Instruction:
Retype the lines without any changes, from the start of the records through the line that contains "and his book.", including both ends.

......

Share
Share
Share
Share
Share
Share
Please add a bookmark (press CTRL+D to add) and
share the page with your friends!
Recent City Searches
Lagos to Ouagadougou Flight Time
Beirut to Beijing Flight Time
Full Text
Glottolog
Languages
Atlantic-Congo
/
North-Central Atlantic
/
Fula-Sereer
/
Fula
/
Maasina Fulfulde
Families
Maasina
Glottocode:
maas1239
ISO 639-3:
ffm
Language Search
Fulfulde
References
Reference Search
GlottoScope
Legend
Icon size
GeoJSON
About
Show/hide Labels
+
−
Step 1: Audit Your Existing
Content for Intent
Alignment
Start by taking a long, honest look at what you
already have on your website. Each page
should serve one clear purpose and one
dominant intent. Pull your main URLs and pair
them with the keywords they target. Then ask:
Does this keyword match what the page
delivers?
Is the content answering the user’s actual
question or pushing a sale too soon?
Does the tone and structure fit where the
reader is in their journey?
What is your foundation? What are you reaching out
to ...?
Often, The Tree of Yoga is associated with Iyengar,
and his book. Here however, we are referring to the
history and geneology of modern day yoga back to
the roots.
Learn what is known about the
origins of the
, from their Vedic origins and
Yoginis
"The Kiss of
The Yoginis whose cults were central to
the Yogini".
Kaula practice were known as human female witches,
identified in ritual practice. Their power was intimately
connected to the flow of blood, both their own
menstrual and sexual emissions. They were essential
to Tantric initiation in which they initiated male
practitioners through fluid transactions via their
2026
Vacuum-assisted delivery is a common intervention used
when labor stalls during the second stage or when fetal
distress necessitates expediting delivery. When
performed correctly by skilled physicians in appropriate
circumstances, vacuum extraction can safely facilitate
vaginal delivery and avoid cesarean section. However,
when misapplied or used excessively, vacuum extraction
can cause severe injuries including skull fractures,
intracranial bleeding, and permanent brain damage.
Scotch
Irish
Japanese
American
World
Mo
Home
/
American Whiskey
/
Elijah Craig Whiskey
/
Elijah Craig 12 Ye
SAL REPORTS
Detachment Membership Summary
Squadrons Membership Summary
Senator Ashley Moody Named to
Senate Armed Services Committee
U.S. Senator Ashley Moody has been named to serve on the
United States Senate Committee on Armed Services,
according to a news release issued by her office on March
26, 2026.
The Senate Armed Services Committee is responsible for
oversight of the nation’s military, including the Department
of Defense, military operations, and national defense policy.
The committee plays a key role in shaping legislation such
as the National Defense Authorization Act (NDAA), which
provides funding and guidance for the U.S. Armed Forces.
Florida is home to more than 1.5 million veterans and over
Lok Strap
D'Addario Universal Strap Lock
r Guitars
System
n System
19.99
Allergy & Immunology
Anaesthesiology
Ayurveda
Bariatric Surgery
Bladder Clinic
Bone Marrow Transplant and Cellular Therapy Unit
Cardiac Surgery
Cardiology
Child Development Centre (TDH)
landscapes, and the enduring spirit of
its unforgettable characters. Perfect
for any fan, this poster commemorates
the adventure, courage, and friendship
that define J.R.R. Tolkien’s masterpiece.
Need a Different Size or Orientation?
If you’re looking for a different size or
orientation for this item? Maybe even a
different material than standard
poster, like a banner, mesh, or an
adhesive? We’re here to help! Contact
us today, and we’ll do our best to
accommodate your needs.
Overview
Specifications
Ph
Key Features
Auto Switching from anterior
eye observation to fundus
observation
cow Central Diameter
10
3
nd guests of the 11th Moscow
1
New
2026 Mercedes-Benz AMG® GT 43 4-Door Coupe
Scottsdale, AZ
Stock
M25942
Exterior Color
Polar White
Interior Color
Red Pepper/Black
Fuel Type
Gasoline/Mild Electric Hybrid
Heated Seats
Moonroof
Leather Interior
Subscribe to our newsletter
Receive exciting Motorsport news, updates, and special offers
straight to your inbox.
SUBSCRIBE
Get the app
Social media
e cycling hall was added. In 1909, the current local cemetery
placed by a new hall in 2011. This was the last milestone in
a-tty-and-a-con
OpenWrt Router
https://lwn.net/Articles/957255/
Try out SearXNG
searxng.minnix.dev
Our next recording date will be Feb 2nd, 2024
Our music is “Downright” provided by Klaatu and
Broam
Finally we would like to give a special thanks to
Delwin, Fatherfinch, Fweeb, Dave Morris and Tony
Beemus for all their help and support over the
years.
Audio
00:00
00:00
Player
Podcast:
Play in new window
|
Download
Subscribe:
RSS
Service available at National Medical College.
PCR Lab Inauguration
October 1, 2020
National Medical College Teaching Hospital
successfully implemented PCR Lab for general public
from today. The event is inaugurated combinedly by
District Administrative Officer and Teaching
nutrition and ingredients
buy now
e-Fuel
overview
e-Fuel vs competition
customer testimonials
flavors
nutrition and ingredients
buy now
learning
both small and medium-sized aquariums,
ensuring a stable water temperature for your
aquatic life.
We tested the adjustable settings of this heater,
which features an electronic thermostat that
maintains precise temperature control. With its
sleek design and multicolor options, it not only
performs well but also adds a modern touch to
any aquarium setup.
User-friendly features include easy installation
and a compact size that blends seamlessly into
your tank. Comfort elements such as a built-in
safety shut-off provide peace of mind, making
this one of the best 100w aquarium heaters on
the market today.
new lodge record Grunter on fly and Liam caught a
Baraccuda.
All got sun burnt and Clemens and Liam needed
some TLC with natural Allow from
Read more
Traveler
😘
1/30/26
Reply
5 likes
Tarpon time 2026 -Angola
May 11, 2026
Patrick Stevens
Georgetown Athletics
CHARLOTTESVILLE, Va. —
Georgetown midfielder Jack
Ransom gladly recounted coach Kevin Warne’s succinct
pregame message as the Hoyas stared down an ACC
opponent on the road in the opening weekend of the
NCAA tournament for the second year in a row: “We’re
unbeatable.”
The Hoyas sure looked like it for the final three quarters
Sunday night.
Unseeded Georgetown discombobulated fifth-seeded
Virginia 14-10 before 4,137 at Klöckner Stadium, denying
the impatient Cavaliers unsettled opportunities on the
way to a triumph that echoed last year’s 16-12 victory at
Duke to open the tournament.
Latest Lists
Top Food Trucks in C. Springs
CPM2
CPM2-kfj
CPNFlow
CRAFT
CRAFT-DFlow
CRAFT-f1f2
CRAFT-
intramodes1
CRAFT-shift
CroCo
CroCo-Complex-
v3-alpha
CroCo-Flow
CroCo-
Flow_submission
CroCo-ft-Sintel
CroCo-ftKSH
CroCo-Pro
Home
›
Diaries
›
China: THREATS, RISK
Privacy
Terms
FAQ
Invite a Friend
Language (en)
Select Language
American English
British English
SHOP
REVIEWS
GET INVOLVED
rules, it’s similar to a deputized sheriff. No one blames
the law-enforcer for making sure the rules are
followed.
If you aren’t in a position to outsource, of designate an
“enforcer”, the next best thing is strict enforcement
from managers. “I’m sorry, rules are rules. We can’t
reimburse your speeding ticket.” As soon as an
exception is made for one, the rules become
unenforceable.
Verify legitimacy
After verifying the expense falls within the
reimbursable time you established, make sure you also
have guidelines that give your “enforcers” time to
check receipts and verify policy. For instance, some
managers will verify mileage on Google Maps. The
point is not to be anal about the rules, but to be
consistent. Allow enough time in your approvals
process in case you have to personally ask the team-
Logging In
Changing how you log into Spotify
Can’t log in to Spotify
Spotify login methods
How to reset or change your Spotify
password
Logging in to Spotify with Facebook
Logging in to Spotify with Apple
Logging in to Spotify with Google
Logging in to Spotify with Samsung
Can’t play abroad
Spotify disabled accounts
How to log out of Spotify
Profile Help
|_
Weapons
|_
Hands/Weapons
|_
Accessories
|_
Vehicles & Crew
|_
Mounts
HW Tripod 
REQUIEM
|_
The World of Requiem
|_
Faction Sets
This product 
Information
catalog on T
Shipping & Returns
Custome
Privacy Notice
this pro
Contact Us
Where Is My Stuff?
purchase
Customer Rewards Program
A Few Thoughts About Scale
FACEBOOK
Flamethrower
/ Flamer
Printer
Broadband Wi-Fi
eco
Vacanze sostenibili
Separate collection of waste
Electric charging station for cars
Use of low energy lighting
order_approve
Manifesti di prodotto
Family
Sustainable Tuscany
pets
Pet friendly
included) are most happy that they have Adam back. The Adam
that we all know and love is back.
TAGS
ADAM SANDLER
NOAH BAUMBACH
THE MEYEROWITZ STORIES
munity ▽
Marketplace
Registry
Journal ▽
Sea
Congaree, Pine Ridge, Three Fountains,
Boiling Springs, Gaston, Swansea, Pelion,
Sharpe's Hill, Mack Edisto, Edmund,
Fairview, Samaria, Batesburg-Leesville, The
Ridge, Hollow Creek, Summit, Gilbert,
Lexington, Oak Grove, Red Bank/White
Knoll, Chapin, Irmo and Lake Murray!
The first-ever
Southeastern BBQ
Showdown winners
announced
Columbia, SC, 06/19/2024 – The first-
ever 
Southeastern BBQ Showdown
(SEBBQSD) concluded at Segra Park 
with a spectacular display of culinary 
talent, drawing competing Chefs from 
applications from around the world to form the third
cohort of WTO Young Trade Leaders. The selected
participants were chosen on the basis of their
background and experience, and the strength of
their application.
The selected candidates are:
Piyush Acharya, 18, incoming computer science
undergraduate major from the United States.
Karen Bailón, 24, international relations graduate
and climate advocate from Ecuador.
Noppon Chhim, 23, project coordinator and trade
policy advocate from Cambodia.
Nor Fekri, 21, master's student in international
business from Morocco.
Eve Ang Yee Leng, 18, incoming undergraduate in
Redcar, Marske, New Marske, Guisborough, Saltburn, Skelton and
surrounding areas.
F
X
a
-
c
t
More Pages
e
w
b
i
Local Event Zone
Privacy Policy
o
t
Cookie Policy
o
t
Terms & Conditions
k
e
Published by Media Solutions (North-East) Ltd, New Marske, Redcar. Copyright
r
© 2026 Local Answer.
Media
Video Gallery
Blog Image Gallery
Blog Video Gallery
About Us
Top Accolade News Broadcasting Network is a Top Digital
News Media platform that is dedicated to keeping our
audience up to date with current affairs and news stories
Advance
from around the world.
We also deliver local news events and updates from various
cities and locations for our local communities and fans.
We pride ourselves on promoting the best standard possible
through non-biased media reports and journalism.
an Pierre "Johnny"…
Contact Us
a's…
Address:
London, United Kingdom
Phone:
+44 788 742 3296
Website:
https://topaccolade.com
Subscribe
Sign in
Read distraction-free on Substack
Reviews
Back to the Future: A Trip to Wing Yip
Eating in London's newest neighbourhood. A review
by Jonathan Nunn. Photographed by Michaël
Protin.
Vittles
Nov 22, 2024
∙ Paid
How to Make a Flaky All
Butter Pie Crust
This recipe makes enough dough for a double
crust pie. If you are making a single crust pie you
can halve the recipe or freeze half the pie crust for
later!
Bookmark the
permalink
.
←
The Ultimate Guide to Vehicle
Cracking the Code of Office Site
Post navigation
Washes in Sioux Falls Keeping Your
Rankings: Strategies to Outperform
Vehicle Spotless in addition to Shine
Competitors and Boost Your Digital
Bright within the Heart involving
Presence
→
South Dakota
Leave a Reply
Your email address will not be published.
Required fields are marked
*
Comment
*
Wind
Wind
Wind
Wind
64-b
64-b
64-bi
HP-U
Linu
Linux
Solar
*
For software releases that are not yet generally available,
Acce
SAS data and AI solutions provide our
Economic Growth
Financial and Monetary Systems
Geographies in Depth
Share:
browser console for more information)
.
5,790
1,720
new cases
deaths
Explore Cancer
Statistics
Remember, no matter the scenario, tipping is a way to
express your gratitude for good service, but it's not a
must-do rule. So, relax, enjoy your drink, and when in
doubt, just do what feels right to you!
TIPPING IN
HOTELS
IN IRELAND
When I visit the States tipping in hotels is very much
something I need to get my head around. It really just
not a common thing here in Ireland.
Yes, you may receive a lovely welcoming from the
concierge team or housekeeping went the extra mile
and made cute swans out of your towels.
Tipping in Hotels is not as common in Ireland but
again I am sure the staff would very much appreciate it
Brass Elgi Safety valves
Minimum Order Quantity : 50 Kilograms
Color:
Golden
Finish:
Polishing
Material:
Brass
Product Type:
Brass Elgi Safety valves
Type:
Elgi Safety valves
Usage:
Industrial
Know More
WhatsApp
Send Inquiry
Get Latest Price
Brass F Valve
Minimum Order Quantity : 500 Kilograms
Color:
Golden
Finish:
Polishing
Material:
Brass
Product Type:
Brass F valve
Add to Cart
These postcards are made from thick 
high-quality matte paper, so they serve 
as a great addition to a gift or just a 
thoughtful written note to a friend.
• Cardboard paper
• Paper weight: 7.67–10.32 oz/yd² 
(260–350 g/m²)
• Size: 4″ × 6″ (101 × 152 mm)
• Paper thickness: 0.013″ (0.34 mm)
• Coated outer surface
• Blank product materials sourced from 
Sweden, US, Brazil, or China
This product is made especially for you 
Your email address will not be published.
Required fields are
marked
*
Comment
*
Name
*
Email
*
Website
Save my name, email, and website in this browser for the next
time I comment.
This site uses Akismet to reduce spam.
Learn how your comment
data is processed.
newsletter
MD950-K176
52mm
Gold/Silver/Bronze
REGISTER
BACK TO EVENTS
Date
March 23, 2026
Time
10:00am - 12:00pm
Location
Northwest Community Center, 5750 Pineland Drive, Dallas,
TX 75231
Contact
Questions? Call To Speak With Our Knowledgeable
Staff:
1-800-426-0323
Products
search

......

Solution for this problem:
Share
Share
Share
Share
Share
Share
Please add a bookmark (press CTRL+D to add) and
share the page with your friends!
Recent City Searches
Lagos to Ouagadougou Flight Time
Beirut to Beijing Flight Time
Full Text
Glottolog
Languages
Atlantic-Congo
/
North-Central Atlantic
/
Fula-Sereer
/
Fula
/
Maasina Fulfulde
Families
Maasina
Glottocode:
maas1239
ISO 639-3:
ffm
Language Search
Fulfulde
References
Reference Search
GlottoScope
Legend
Icon size
GeoJSON
About
Show/hide Labels
+
−
Step 1: Audit Your Existing
Content for Intent
Alignment
Start by taking a long, honest look at what you
already have on your website. Each page
should serve one clear purpose and one
dominant intent. Pull your main URLs and pair
them with the keywords they target. Then ask:
Does this keyword match what the page
delivers?
Is the content answering the user’s actual
question or pushing a sale too soon?
Does the tone and structure fit where the
reader is in their journey?
What is your foundation? What are you reaching out
to ...?
Often, The Tree of Yoga is associated with Iyengar,
and his book. Here however, we are referring to the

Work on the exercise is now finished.